----- Information shown -----
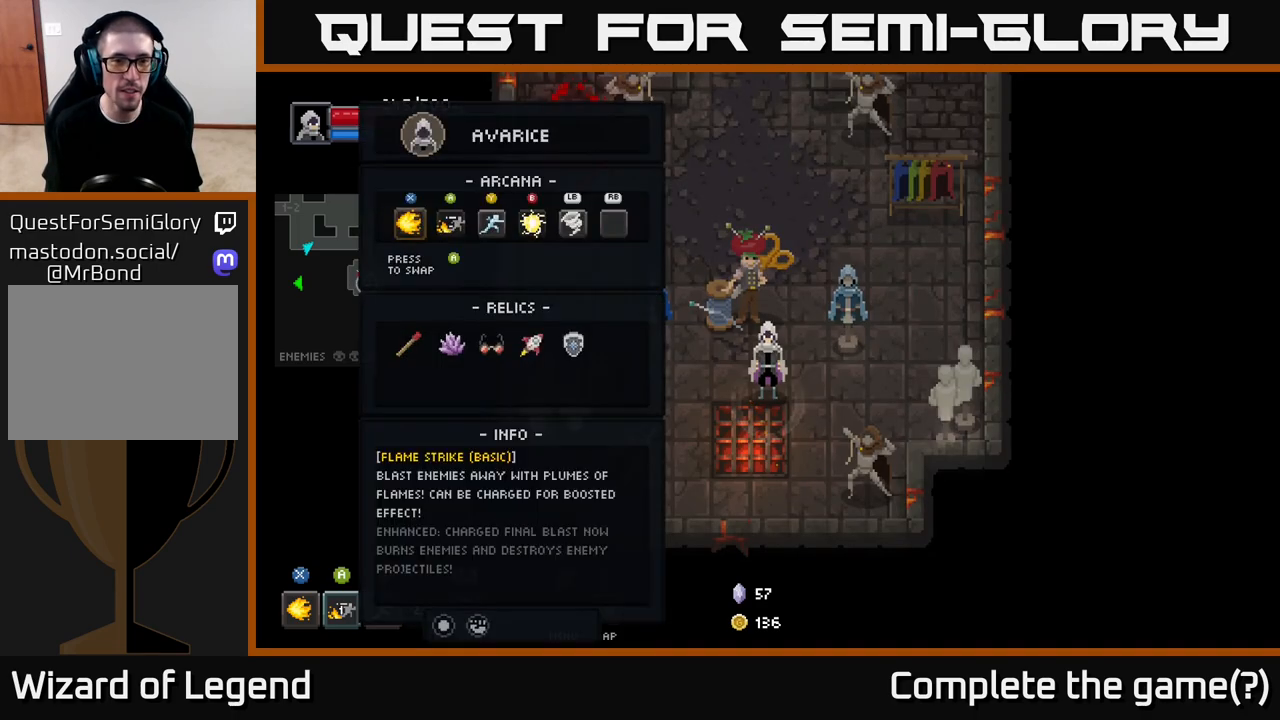
{"buttons": [], "left_stick": "center", "right_stick": "center", "events": []}
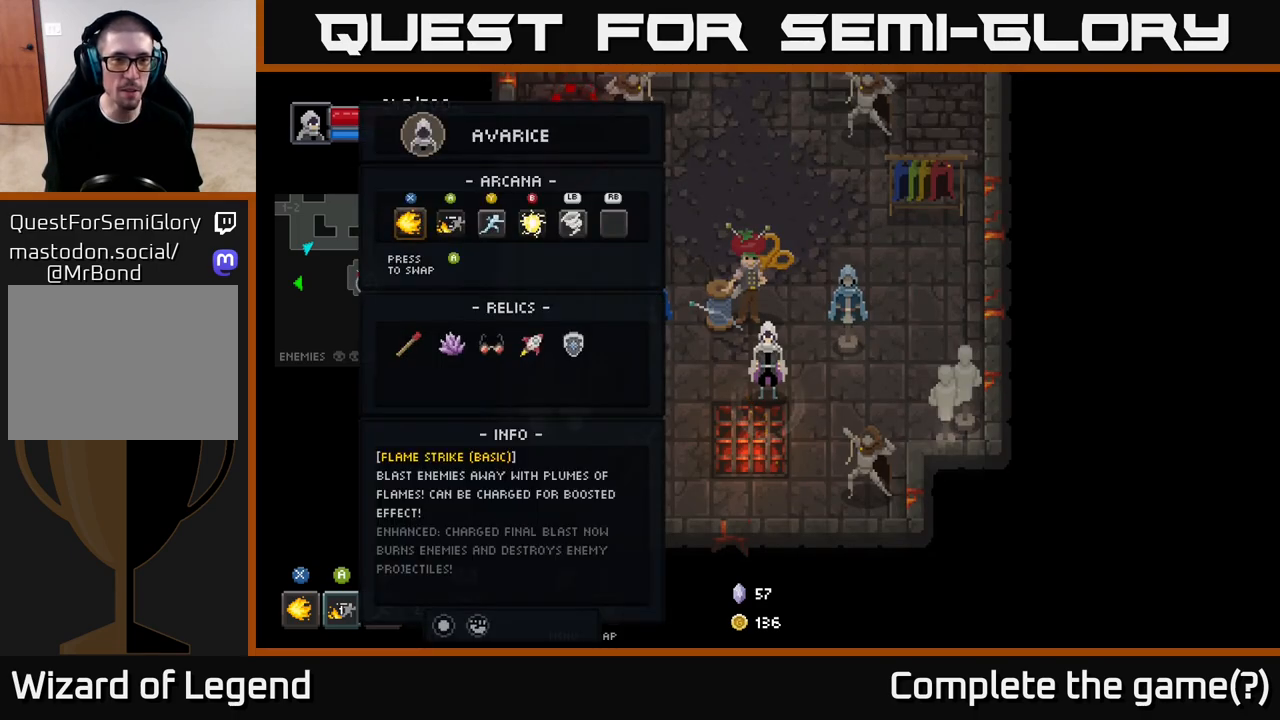
{"buttons": [], "left_stick": "center", "right_stick": "center", "events": []}
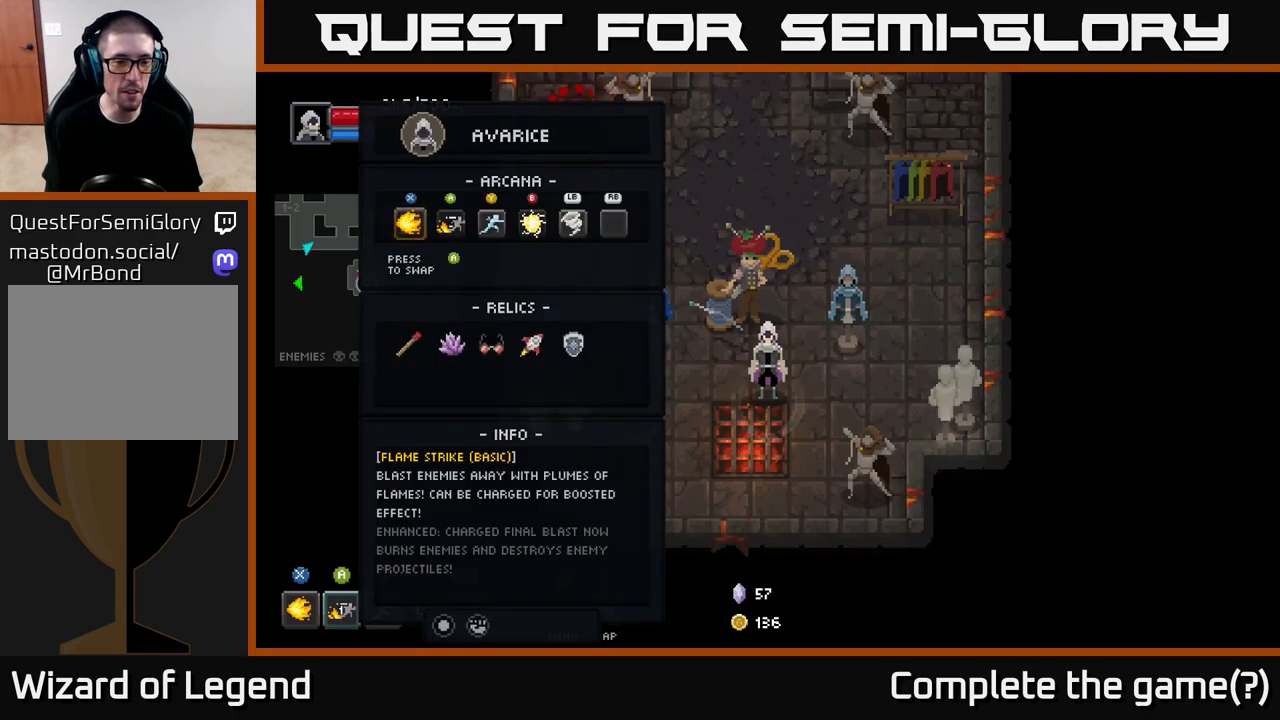
{"buttons": [], "left_stick": "center", "right_stick": "center", "events": []}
-----
» **Task objective**:
Repeat each line above exactly. The pictures stay out.

» **Response below**:
{"buttons": [], "left_stick": "center", "right_stick": "center", "events": []}
{"buttons": [], "left_stick": "center", "right_stick": "center", "events": []}
{"buttons": [], "left_stick": "center", "right_stick": "center", "events": []}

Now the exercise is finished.